▶ _Record excerpts_

╭──

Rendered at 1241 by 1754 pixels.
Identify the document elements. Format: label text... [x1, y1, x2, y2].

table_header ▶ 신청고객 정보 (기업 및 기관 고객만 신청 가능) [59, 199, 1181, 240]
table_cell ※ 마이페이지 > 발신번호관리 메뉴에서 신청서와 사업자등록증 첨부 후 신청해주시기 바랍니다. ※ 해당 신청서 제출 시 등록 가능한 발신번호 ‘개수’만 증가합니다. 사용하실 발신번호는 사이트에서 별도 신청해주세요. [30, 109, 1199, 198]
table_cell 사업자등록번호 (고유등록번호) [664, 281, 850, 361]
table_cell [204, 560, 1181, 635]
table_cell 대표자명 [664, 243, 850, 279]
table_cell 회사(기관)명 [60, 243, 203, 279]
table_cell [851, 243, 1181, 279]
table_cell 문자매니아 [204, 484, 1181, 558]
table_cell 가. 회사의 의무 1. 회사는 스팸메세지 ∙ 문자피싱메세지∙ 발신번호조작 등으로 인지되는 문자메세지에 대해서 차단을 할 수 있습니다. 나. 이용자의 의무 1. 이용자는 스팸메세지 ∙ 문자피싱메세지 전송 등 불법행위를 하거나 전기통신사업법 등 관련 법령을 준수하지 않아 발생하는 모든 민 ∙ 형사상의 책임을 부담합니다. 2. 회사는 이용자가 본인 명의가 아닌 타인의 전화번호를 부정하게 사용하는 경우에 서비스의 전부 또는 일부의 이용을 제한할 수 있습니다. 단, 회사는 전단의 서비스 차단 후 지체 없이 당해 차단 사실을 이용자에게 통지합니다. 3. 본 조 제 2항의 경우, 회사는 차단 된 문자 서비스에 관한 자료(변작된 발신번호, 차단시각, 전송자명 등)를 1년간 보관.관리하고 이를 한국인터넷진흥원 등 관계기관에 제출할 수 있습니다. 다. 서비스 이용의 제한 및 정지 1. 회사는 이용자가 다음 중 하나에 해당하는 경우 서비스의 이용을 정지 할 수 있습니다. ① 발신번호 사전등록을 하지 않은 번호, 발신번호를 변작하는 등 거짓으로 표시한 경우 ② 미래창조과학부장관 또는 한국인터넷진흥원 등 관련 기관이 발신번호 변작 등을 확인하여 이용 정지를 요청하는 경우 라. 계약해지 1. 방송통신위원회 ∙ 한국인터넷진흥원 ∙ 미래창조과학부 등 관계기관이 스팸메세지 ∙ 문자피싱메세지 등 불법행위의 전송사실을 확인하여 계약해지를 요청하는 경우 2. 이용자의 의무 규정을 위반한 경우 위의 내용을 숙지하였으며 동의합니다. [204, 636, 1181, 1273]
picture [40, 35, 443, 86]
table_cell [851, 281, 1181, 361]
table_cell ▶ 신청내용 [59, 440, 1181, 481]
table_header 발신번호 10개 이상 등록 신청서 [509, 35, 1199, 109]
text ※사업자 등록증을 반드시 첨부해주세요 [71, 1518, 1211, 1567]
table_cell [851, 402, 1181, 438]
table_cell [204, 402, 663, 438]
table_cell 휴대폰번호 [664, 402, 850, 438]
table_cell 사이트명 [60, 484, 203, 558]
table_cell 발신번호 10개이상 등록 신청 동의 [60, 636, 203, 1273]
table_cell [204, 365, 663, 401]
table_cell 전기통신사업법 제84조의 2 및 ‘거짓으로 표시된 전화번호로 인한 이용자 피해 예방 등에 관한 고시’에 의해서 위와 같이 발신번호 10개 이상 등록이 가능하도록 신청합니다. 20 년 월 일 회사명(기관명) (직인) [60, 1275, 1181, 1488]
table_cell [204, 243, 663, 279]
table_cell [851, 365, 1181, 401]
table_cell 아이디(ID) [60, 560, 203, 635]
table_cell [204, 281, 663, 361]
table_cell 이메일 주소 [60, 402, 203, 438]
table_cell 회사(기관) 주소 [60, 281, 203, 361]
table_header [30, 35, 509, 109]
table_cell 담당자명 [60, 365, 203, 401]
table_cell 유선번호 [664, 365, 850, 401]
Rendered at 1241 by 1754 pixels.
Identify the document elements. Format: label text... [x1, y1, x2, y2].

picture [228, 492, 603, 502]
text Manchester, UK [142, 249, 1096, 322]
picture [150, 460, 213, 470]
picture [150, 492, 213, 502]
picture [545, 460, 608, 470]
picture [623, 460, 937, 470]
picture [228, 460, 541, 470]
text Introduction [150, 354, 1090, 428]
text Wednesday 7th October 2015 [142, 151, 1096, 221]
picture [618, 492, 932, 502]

╰──

▶ _Assigned task_
Within the material, how many lines hold the word "거짓으로"? Only the number is needed.

▶ _Task response_
2